### DESCRIPTION OF THE TASK
The pictures stay out. Please retype every line below exactly.

Structured page parsing data:
--- --- ---

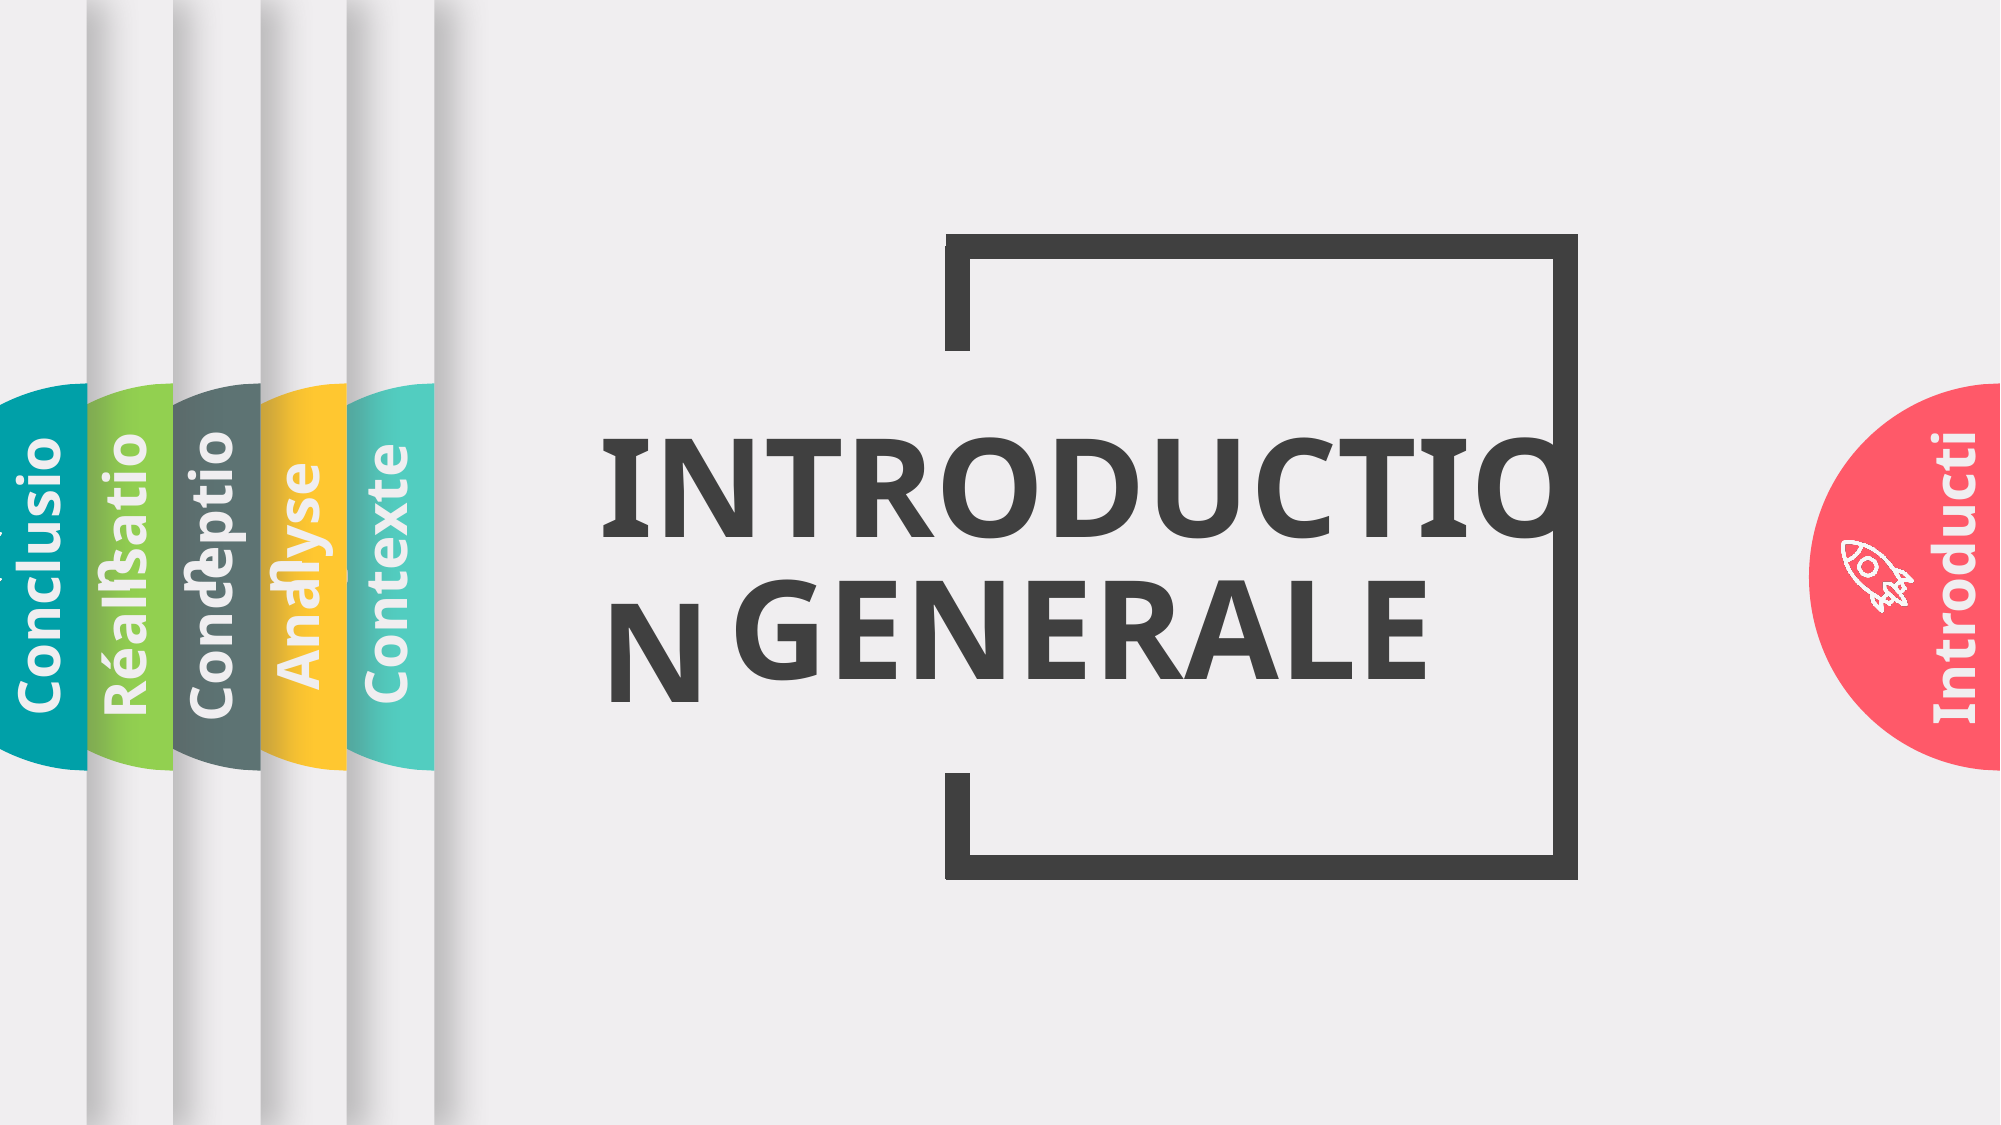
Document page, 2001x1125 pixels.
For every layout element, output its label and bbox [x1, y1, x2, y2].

text_box [173, 0, 261, 1125]
text_box [88, 0, 173, 1125]
text_box [261, 0, 347, 1125]
text_box [435, 0, 2000, 1125]
picture [1841, 540, 1914, 613]
text_box [347, 0, 435, 1125]
text_box [0, 0, 88, 1125]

--- --- ---

### SOLUTION TO THE EXERCISE
Document page, 2001x1125 pixels.
For every layout element, output its label and bbox [x1, y1, x2, y2].

text_box [173, 0, 261, 1125]
text_box [88, 0, 173, 1125]
text_box [261, 0, 347, 1125]
text_box [435, 0, 2000, 1125]
picture [1841, 540, 1914, 613]
text_box [347, 0, 435, 1125]
text_box [0, 0, 88, 1125]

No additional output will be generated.